Top of Supplied entries
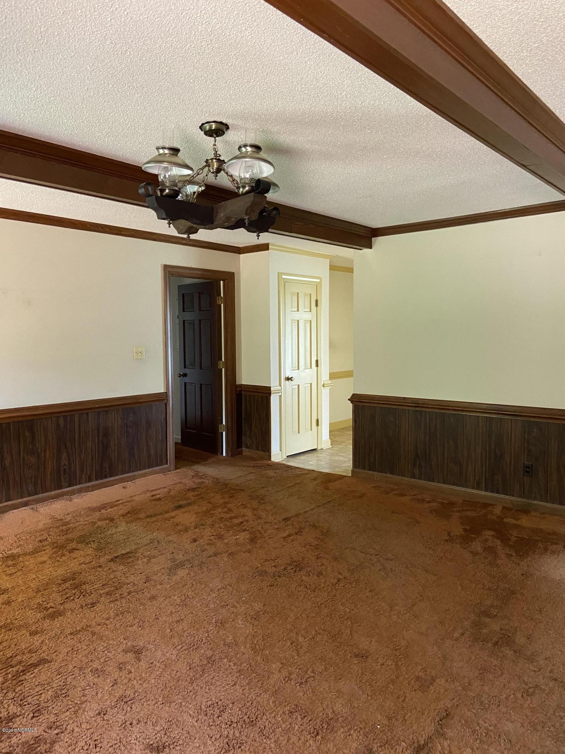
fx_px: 566
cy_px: 377
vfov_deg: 67.3
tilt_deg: -4.6
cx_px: 282
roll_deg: +0.7
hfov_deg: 53.1
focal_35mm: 26
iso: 400
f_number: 1.8
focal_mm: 4.25
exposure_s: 1/60
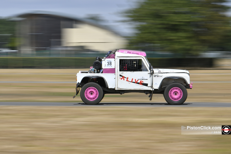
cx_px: 116
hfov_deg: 10.5
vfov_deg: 7.0
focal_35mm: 195
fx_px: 1251
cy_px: 77
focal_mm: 130
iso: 125
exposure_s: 1/40
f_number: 18
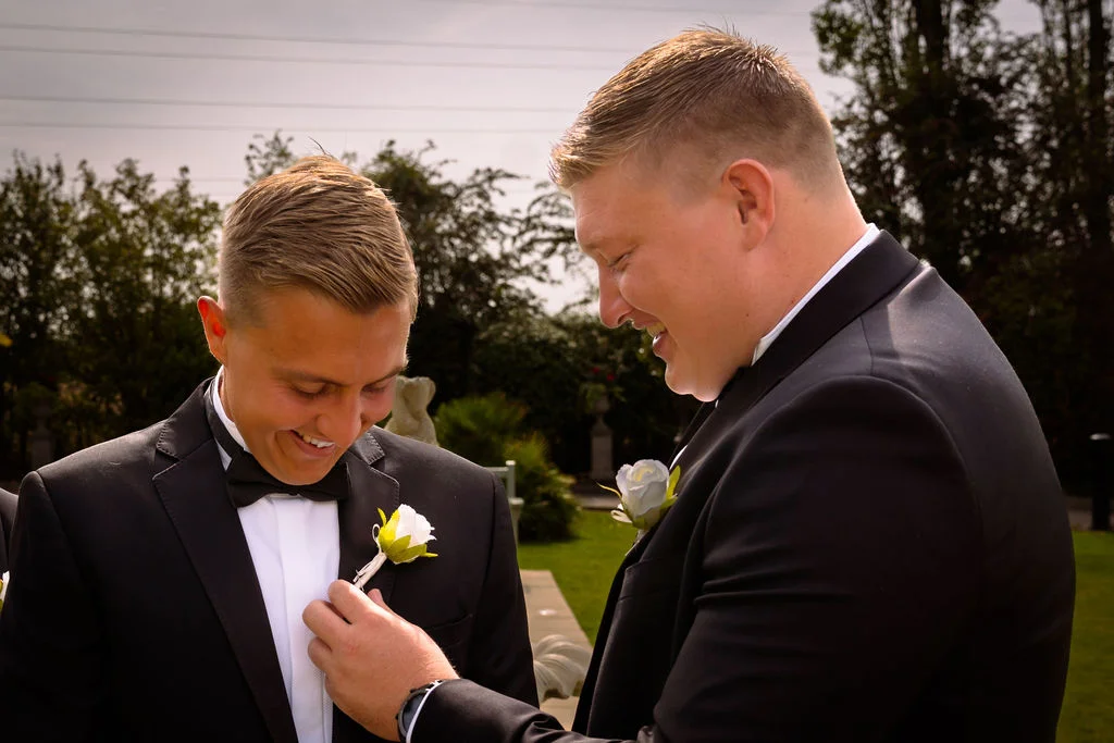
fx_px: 1697
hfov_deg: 35.7
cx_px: 303
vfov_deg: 24.6
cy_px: 506
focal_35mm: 55
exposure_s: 1/640
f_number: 5
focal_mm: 28
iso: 100
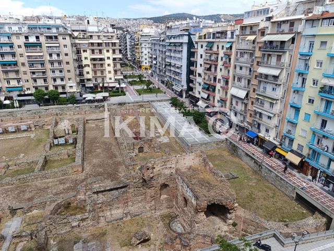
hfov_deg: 73.9
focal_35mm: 23
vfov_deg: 58.9
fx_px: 222
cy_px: 126
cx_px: 167
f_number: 1.6
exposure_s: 1/377
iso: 50
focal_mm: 6.14
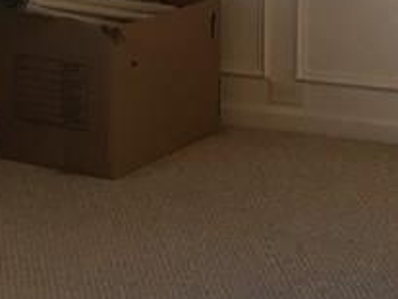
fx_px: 1658
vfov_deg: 10.1
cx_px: 357
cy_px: -116
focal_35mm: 144
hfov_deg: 13.6
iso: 25
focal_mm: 4.15
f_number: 2.2
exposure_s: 1/40
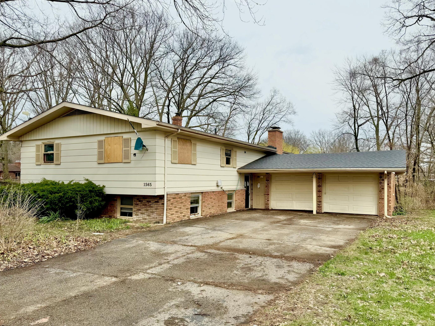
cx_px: 219
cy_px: 174
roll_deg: +0.5
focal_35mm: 26
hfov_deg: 67.3
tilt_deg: +0.5
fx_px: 327
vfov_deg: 53.0
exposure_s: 1/3759
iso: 80
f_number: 1.78
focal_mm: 6.76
Bottom of Supplied entries
• Problem to work on
Repeat the line containing "hfov_deg: 35.7" and every line after it up to the end of the material above, exactly as they stand, minus the pictures.

• Output of the exercise
hfov_deg: 35.7
cx_px: 303
vfov_deg: 24.6
cy_px: 506
focal_35mm: 55
exposure_s: 1/640
f_number: 5
focal_mm: 28
iso: 100
hfov_deg: 73.9
focal_35mm: 23
vfov_deg: 58.9
fx_px: 222
cy_px: 126
cx_px: 167
f_number: 1.6
exposure_s: 1/377
iso: 50
focal_mm: 6.14
fx_px: 1658
vfov_deg: 10.1
cx_px: 357
cy_px: -116
focal_35mm: 144
hfov_deg: 13.6
iso: 25
focal_mm: 4.15
f_number: 2.2
exposure_s: 1/40
cx_px: 219
cy_px: 174
roll_deg: +0.5
focal_35mm: 26
hfov_deg: 67.3
tilt_deg: +0.5
fx_px: 327
vfov_deg: 53.0
exposure_s: 1/3759
iso: 80
f_number: 1.78
focal_mm: 6.76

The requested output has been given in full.